27 Responses to “Ever wondered how the Wikimedia servers are configured?”

  1. Yuri says:

    Thank you, guys. It was buggy version of git-core package (1:1.6.3.3-2ubuntu0.1).
    git-core 1:1.7.0.4-1ubuntu0.2 works perfectly.

  2. Jon Sailor says:

    Hmm… I was able to clone when I switched to an almost-identical machine, but with newer software. In particular, the machine with git 1.5.6.5 couldn’t clone, but the machine with git 1.7.2.5 could. That might be it, Yuri.

  3. Jon Sailor says:

    Also fails for me:

    (0) hikari ~/workdir/tweak $ git clone https://gerrit.wikimedia.org/r/p/operations/puppet
    Initialized empty Git repository in /home/jon/workdir/tweak/puppet/.git/
    error: The requested URL returned error: 403
    warning: remote HEAD refers to nonexistent ref, unable to checkout.

    (0) hikari ~/workdir/tweak $

    Accessing https://gerrit.wikimedia.org/r/p/operations/puppet.git/info/refs directly in iceweasel fails, too.

  4. Grigor says:

    Thumbs up, Roan! I was just wondering the same.

    (A link to a daily archive might also be a good idea. Will be simpler for git non-speakers.)

  5. netxfly says:

    nice!
    拿走学习了,thx

  6. Yuri says:

    It seems access is limited now, right?
    $ git clone https://gerrit.wikimedia.org/r/p/operations/puppet.git
    Initialized empty Git repository in /tmp/puppet/.git/
    fatal: https://gerrit.wikimedia.org/r/p/operations/puppet.git/info/refs download error – The requested URL returned error: 403

  7. Pete says:

    How do you deal with puppet change management and testing configurations? for example the next website release now requires a change to an apache conf file, a pear module, and crontab.

    • Ryan Lane says:

      We’ll be figuring that out soon enough ;). This is a work in progress. If you are willing to help and learn with us, please contact me.

  8. Robin Walsh says:

    Depending on what version of puppet you’re using, you could also use extlookup; store the values in either host- or domain- or site-specific csv files, use extlookup(“super-secret-password”) and then you can simply store the extlookup data in a separate repo. That way you could still publish a sensible “common.csv” with such amusing fields as:

    super-secret-password,g0tcha!suck4z!

  9. micah says:

    Hi,

    Great to see you using Puppet, and publishing your recipies! I work on the puppet packages for Debian, I hope you find them useful.

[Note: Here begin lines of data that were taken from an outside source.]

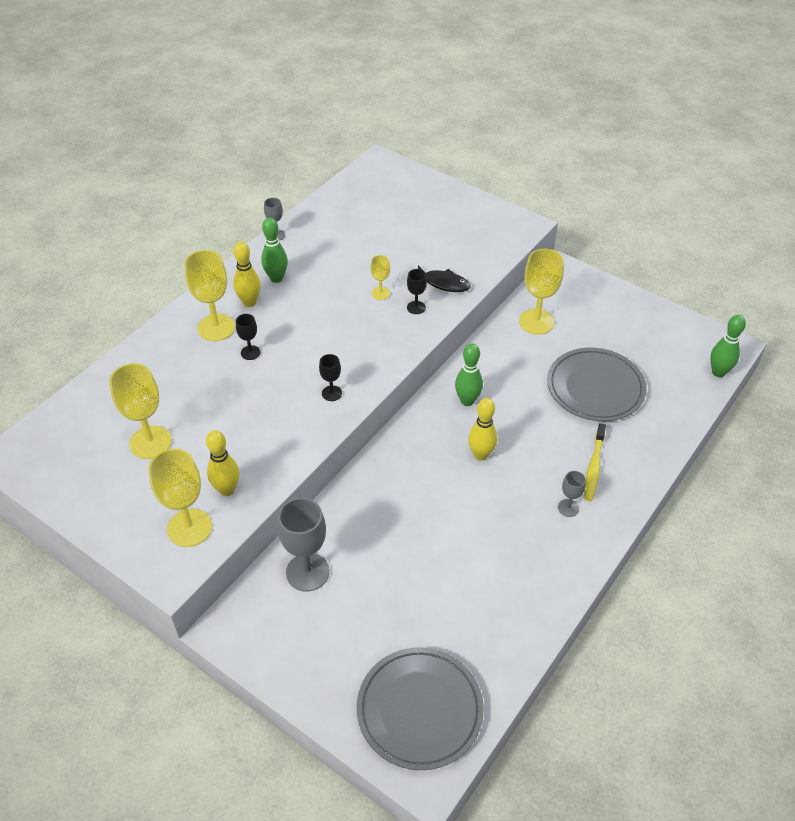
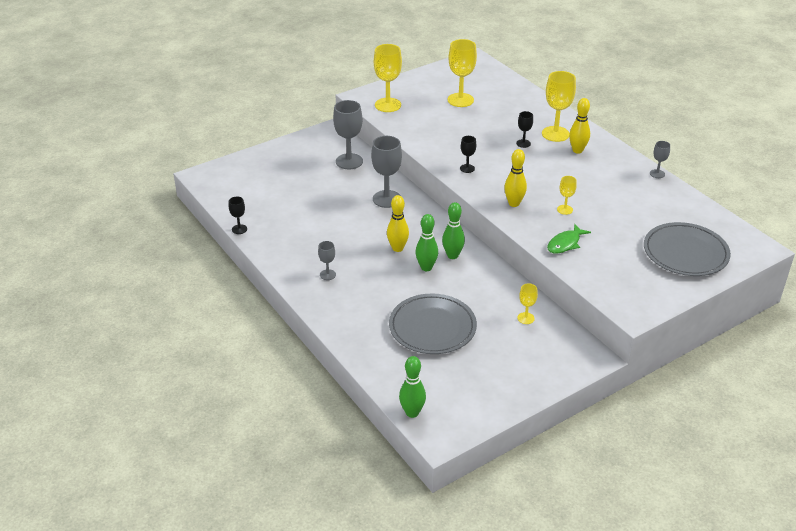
camera: 110 degrees right, 10 degrees down
(227, 490) = (407, 119): yellow bowling pin -> yellow bowling pin (514, 203)
(276, 278) = (601, 166): green bowling pin -> green bowling pin (426, 267)
(383, 497) = (387, 199): none -> grey goblet
(416, 307) = (540, 223): black goblet -> black goblet (239, 229)
(419, 710) = (237, 181): grey plate -> grey plate (685, 253)
(443, 283) = (565, 243): black fish -> green fish
(536, 322) = (525, 318): yellow goblet -> yellow goblet, size x0.52
(594, 467) = (355, 299): yellow toothbrush -> none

    I noticed that you have not embraced the best practices model of using modules and instead have everything in manifests. Modules is a really interesting way of abstracting out your puppet modules that opens the door for great collaboration with other groups who are also working on module development. You can share development on abstract pieces of your infrastructure, without having to give any access. Its a very interesting way to be involved in collaborative development of your infrastructure, in ways that were never possible before.

    I work with a number of organizations who collaborate on module development, you should check us out: https://labs.riseup.net/code/projects/show/sharedpuppetmodules – join the mailing list or irc and ask questions, it would be great to work with you!

    • Ryan Lane says:

      @micah: Well, until now we weren’t planning on sharing our puppet config. If you’d like, you can help us with things like this.

  10. Ryan et al

    Great to see these released. Let us know if you’d like any help, advice or code review from Puppet Labs. Happy to help set something up for you.

    • Ryan Lane says:

      @James We’d love to have some help. We aren’t ready just yet to give out accounts, but will be soon. I’ll let you guys know when it’s ready.

  11. Michael says:

    We did the same 1 year ago for the mageia project ( for the same type of reason, plus a couple others like transparency and trust, and to help us recruit sysadmin ), and we faced the same issue for password.

    And so we used extlookup with a default value of x, so anybody could test ( in a insecure way ). I heard that hiera was also something nice for that, you could publish a default file, and override it without fiddling with git.

  12. Roan Kattouw says:

    Random idea: why don’t we publish boilerplate versions of the private files with placeholders for passwords etc such that you can replace those placeholders with your own private data and have things Just Work?